What this exercise asks:
1. What was Michael McDonald's first gig, according to the piece about Michael McDonald?
2. Please write the next part of the piece about Michael McDonald, picking up after its final sentence.

Michael McDonald emerged out of his native Ferguson, Missouri (and his first band Blue) to become one of the most important building blocks of the west coast pop/soul/funk sound out of LA-during the late 70’s and early 80’s. His first gig was in singing backup on Steely Dan’s 1975 Katy Lied. And he brought his distinctively jazzy soul way with the Rhodes piano to The Doobie Brothers when he joined them shortly thereafter. In doing so, he totally reshaped their southern rock sound into west coast funky soul such as “Takin’ It To The Street”, “It Keeps You Runnin'” and of course “What A Fool Believes”.

Turning 66 years old today, McDonald has had an equally varied solo career. Especially with his soulfully, distinctively slurred vocal delivery and raspy falsetto. He even made a more  popular comeback in the early aughts with two separate CD’s of classic Motown covers. Both with and without the Doobie’s, McDonald’s career has many exciting moments that got my attention. Especially 1982’s G funk building block “I Keep Forgettin'”. The song that I’m talking about today was from the 1986 movie Running Scared. And its the late Rod Temperton written “Sweet Freedom”.

Information shown:
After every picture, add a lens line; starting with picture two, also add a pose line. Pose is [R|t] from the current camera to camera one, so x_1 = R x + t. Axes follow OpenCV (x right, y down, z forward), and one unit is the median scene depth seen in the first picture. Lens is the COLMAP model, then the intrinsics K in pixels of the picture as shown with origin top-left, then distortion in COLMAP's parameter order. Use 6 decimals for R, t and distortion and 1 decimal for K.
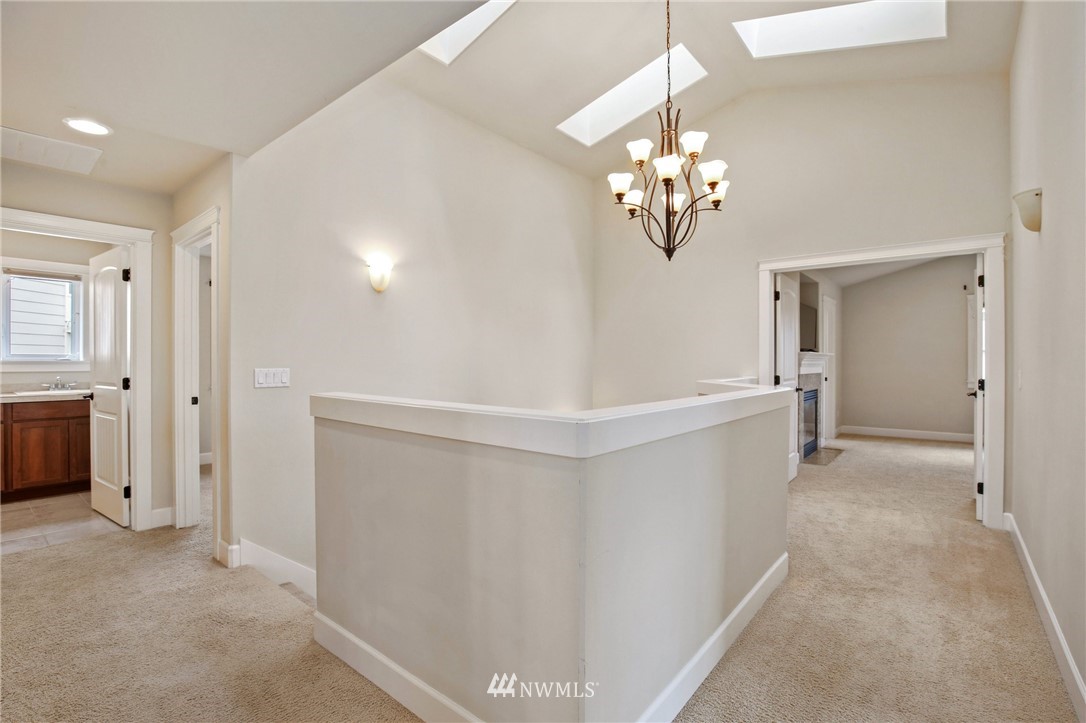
lens RADIAL K [[501.5, 0, 539.8], [0, 501.5, 365.4], [0, 0, 1]] dist [-0.012911, 0.003020]
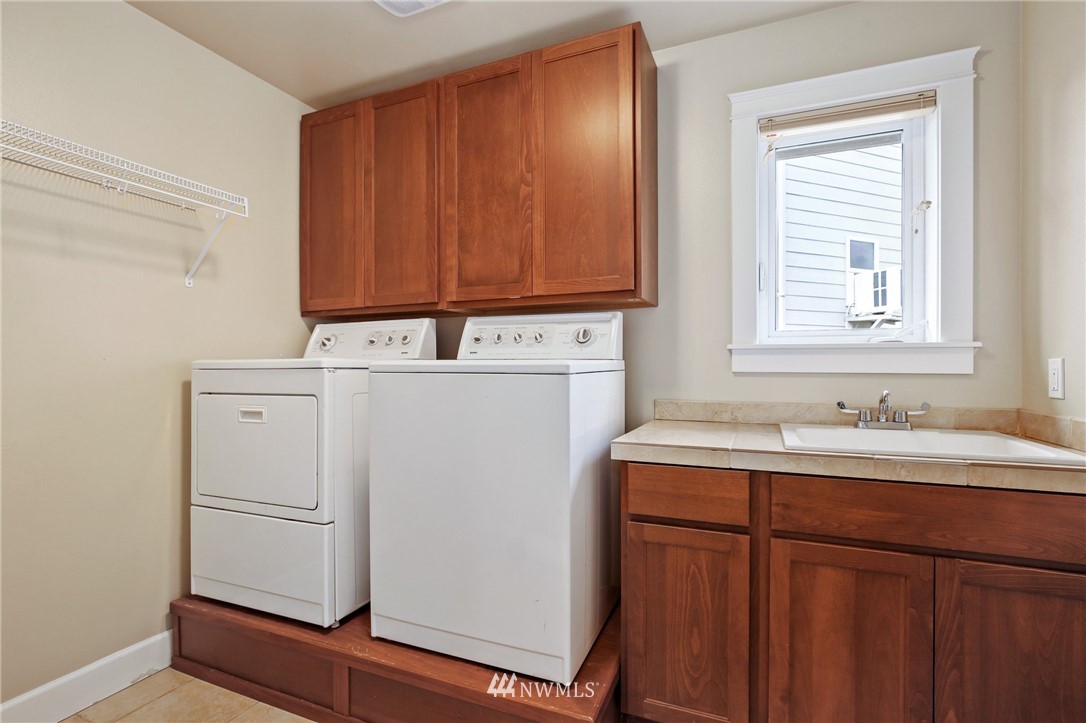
lens RADIAL K [[501.5, 0, 543.0], [0, 501.5, 367.7], [0, 0, 1]] dist [-0.012911, 0.003020]
pose [[0.283320, -0.001956, -0.959023, -0.780943], [-0.003098, 0.999991, -0.002955, 0.011768], [0.959020, 0.003808, 0.283311, 0.752996]]
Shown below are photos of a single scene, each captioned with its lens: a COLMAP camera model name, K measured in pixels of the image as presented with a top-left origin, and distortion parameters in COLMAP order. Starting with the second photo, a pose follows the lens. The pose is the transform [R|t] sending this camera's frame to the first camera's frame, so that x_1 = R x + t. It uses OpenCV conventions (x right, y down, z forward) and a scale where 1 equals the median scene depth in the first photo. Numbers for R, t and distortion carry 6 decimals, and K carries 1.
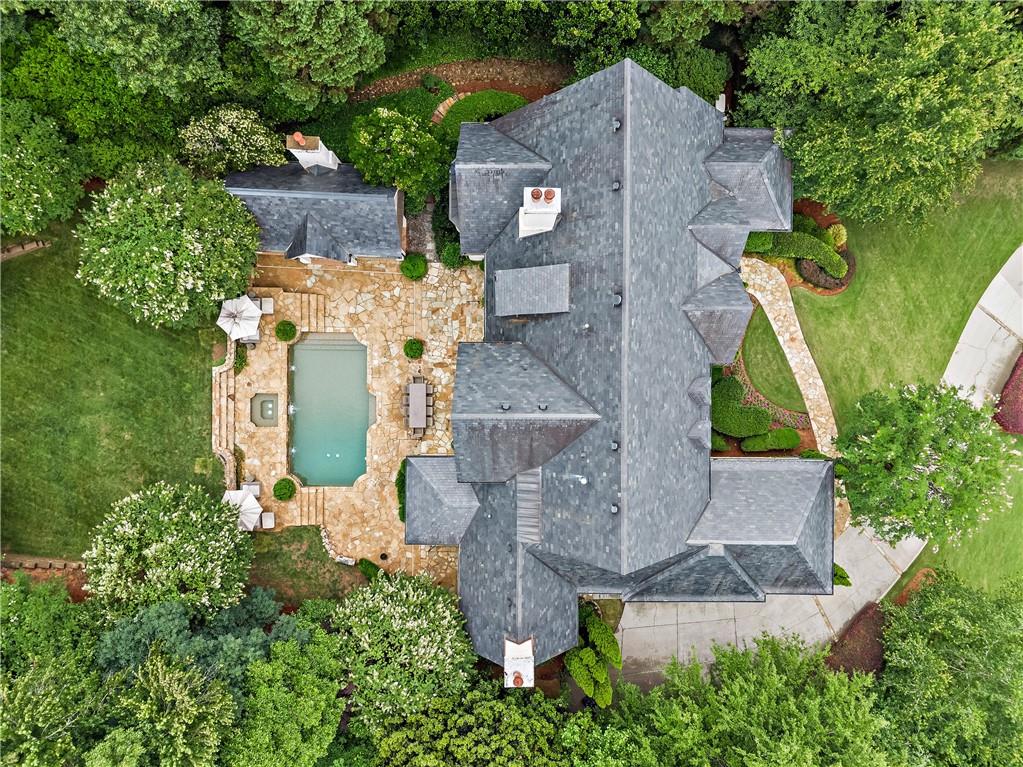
lens RADIAL K [[707.5, 0, 511.5], [0, 707.5, 383.5], [0, 0, 1]] dist [0.126703, -0.368964]
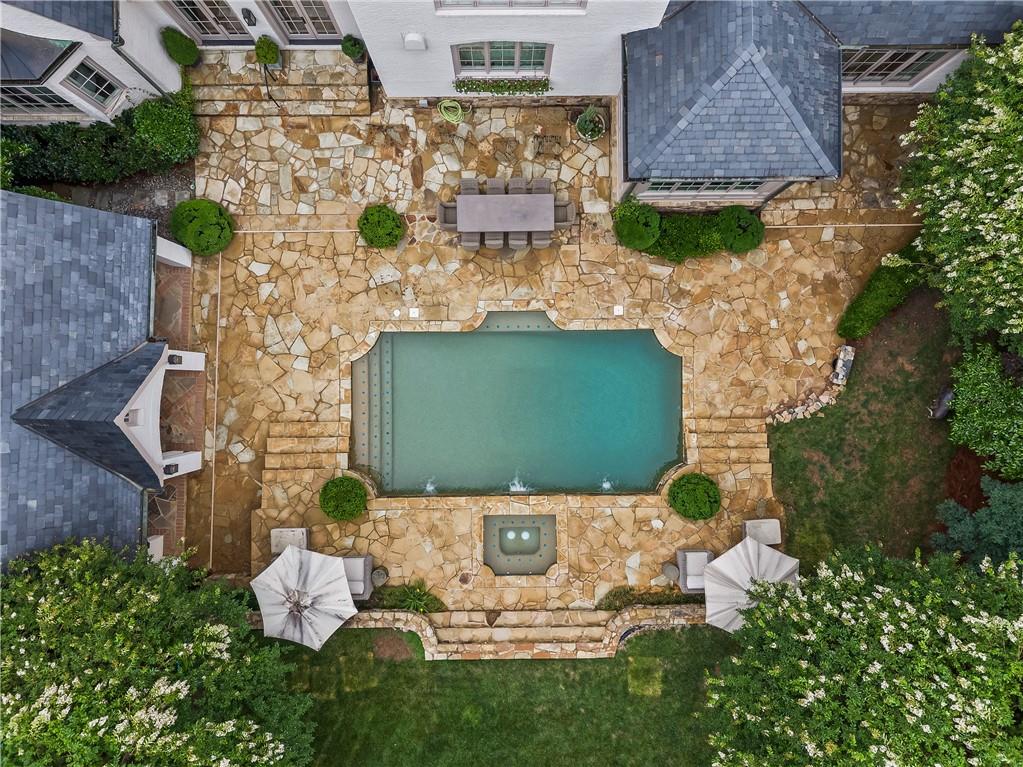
lens RADIAL K [[716.9, 0, 511.5], [0, 716.9, 383.5], [0, 0, 1]] dist [0.051026, -0.070364]
pose [[-0.014690, -0.999891, -0.001579, -0.241984], [0.999876, -0.014699, 0.005736, 0.030679], [-0.005759, -0.001494, 0.999982, 0.540804]]
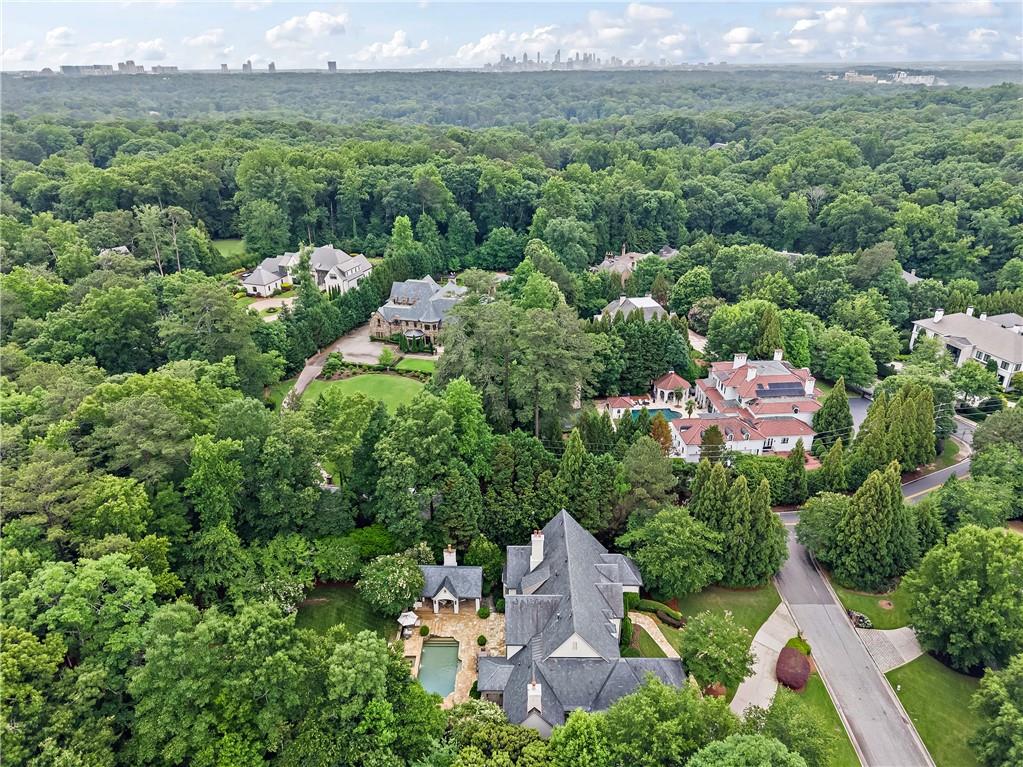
lens RADIAL K [[716.9, 0, 511.5], [0, 716.9, 383.5], [0, 0, 1]] dist [0.051026, -0.070364]
pose [[0.999806, -0.012771, -0.014964, -0.007986], [-0.008246, 0.418555, -0.908154, 1.593871], [0.017862, 0.908102, 0.418368, -0.595536]]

Answers to the problems:
1. Singing backup on Steely Dan's 1975 album Katy Lied.

2.
A snare/tom based drum kicks into a percussion based intro with two corresponding synths-one playing a marimba like sound and the other introducing the main melody with McDonald’s refrain. Other layers of synth, including a brittle bass line come in as the drums fatten up. On the choruses, the rhythm guitar of (likely) Paul Jackson and the horn arrangements of Larry Williams beef up the arrangement. After a re-harmonized bridge ending with a pitch bent synth solo, an extended version of the chorus closes out the song.

“Sweet Freedom” is one of those songs I’ve personally enjoyed, sung and danced around to since childhood. And it makes sense now that its another Rod Temperton composition. It really brings to life that danceable, Caribbean inspired funky soul injected into the mid 80’s American pop landscape. It all had just the right mix of melodic sweetness and rhythm heft to make it work very well. And in terms of keyboards and vocals, this is some of McDonald’s finest work-with Temperton making the most of the artists jazzy twists as well. A wonderful meeting of two soulful icons in a very enjoyable setting.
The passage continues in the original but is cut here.